*TASK DESCRIPTION*
Set down each entry from the block beneath, exactly as written.

*RECORD EXCERPTS*

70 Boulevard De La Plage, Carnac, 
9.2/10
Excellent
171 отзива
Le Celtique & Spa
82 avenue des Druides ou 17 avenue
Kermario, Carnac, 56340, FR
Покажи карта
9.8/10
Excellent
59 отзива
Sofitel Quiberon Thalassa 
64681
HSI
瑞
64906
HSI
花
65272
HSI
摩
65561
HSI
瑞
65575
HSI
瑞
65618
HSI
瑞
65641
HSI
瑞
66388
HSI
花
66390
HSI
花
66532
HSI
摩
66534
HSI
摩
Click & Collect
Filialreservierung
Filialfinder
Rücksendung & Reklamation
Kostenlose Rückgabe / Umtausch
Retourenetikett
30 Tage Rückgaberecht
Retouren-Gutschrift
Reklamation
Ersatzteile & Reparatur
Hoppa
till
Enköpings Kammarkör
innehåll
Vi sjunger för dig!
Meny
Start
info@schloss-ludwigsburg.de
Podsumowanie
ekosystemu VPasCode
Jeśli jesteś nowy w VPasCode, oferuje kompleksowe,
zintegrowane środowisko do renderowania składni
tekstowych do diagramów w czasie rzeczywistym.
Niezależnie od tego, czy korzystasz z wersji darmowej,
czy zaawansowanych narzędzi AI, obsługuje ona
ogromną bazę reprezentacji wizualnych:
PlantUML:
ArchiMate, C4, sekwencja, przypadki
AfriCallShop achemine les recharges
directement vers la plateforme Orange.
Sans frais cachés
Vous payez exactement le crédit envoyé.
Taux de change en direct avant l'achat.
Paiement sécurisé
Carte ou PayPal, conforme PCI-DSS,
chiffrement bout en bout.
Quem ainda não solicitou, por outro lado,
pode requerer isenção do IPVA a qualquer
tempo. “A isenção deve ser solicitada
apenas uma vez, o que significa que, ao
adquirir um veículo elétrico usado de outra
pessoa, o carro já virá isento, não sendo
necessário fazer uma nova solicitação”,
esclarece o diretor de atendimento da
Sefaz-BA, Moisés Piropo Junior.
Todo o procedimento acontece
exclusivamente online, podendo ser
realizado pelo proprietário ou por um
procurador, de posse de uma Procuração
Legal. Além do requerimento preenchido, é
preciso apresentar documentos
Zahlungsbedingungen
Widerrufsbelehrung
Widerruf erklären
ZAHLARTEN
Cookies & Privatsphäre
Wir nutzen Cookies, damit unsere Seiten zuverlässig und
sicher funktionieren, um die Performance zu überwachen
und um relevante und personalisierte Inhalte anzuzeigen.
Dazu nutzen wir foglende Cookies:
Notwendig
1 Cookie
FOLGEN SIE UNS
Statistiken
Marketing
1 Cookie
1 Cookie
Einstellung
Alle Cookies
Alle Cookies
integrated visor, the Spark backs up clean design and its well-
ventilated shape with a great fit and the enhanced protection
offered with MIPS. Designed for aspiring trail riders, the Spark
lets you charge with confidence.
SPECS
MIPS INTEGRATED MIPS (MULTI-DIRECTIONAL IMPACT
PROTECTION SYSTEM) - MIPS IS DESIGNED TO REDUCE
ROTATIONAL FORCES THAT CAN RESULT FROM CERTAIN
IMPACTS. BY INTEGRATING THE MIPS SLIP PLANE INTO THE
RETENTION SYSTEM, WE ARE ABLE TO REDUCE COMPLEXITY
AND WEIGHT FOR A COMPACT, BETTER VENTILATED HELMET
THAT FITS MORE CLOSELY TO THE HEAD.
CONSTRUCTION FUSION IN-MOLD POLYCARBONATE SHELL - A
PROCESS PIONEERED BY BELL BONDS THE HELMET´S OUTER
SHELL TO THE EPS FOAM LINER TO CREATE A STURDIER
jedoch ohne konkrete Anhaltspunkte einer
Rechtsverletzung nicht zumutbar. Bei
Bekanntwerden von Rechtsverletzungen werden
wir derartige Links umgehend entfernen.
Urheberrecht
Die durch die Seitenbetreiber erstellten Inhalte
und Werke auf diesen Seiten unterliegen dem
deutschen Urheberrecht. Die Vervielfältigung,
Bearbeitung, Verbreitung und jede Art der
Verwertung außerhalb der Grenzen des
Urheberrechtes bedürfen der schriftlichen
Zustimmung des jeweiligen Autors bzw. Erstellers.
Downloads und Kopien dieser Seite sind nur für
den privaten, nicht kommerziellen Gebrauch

*SOLUTION FOR THIS PROBLEM*
70 Boulevard De La Plage, Carnac, 
9.2/10
Excellent
171 отзива
Le Celtique & Spa
82 avenue des Druides ou 17 avenue
Kermario, Carnac, 56340, FR
Покажи карта
9.8/10
Excellent
59 отзива
Sofitel Quiberon Thalassa 
64681
HSI
瑞
64906
HSI
花
65272
HSI
摩
65561
HSI
瑞
65575
HSI
瑞
65618
HSI
瑞
65641
HSI
瑞
66388
HSI
花
66390
HSI
花
66532
HSI
摩
66534
HSI
摩
Click & Collect
Filialreservierung
Filialfinder
Rücksendung & Reklamation
Kostenlose Rückgabe / Umtausch
Retourenetikett
30 Tage Rückgaberecht
Retouren-Gutschrift
Reklamation
Ersatzteile & Reparatur
Hoppa
till
Enköpings Kammarkör
innehåll
Vi sjunger för dig!
Meny
Start
info@schloss-ludwigsburg.de
Podsumowanie
ekosystemu VPasCode
Jeśli jesteś nowy w VPasCode, oferuje kompleksowe,
zintegrowane środowisko do renderowania składni
tekstowych do diagramów w czasie rzeczywistym.
Niezależnie od tego, czy korzystasz z wersji darmowej,
czy zaawansowanych narzędzi AI, obsługuje ona
ogromną bazę reprezentacji wizualnych:
PlantUML:
ArchiMate, C4, sekwencja, przypadki
AfriCallShop achemine les recharges
directement vers la plateforme Orange.
Sans frais cachés
Vous payez exactement le crédit envoyé.
Taux de change en direct avant l'achat.
Paiement sécurisé
Carte ou PayPal, conforme PCI-DSS,
chiffrement bout en bout.
Quem ainda não solicitou, por outro lado,
pode requerer isenção do IPVA a qualquer
tempo. “A isenção deve ser solicitada
apenas uma vez, o que significa que, ao
adquirir um veículo elétrico usado de outra
pessoa, o carro já virá isento, não sendo
necessário fazer uma nova solicitação”,
esclarece o diretor de atendimento da
Sefaz-BA, Moisés Piropo Junior.
Todo o procedimento acontece
exclusivamente online, podendo ser
realizado pelo proprietário ou por um
procurador, de posse de uma Procuração
Legal. Além do requerimento preenchido, é
preciso apresentar documentos
Zahlungsbedingungen
Widerrufsbelehrung
Widerruf erklären
ZAHLARTEN
Cookies & Privatsphäre
Wir nutzen Cookies, damit unsere Seiten zuverlässig und
sicher funktionieren, um die Performance zu überwachen
und um relevante und personalisierte Inhalte anzuzeigen.
Dazu nutzen wir foglende Cookies:
Notwendig
1 Cookie
FOLGEN SIE UNS
Statistiken
Marketing
1 Cookie
1 Cookie
Einstellung
Alle Cookies
Alle Cookies
integrated visor, the Spark backs up clean design and its well-
ventilated shape with a great fit and the enhanced protection
offered with MIPS. Designed for aspiring trail riders, the Spark
lets you charge with confidence.
SPECS
MIPS INTEGRATED MIPS (MULTI-DIRECTIONAL IMPACT
PROTECTION SYSTEM) - MIPS IS DESIGNED TO REDUCE
ROTATIONAL FORCES THAT CAN RESULT FROM CERTAIN
IMPACTS. BY INTEGRATING THE MIPS SLIP PLANE INTO THE
RETENTION SYSTEM, WE ARE ABLE TO REDUCE COMPLEXITY
AND WEIGHT FOR A COMPACT, BETTER VENTILATED HELMET
THAT FITS MORE CLOSELY TO THE HEAD.
CONSTRUCTION FUSION IN-MOLD POLYCARBONATE SHELL - A
PROCESS PIONEERED BY BELL BONDS THE HELMET´S OUTER
SHELL TO THE EPS FOAM LINER TO CREATE A STURDIER
jedoch ohne konkrete Anhaltspunkte einer
Rechtsverletzung nicht zumutbar. Bei
Bekanntwerden von Rechtsverletzungen werden
wir derartige Links umgehend entfernen.
Urheberrecht
Die durch die Seitenbetreiber erstellten Inhalte
und Werke auf diesen Seiten unterliegen dem
deutschen Urheberrecht. Die Vervielfältigung,
Bearbeitung, Verbreitung und jede Art der
Verwertung außerhalb der Grenzen des
Urheberrechtes bedürfen der schriftlichen
Zustimmung des jeweiligen Autors bzw. Erstellers.
Downloads und Kopien dieser Seite sind nur für
den privaten, nicht kommerziellen Gebrauch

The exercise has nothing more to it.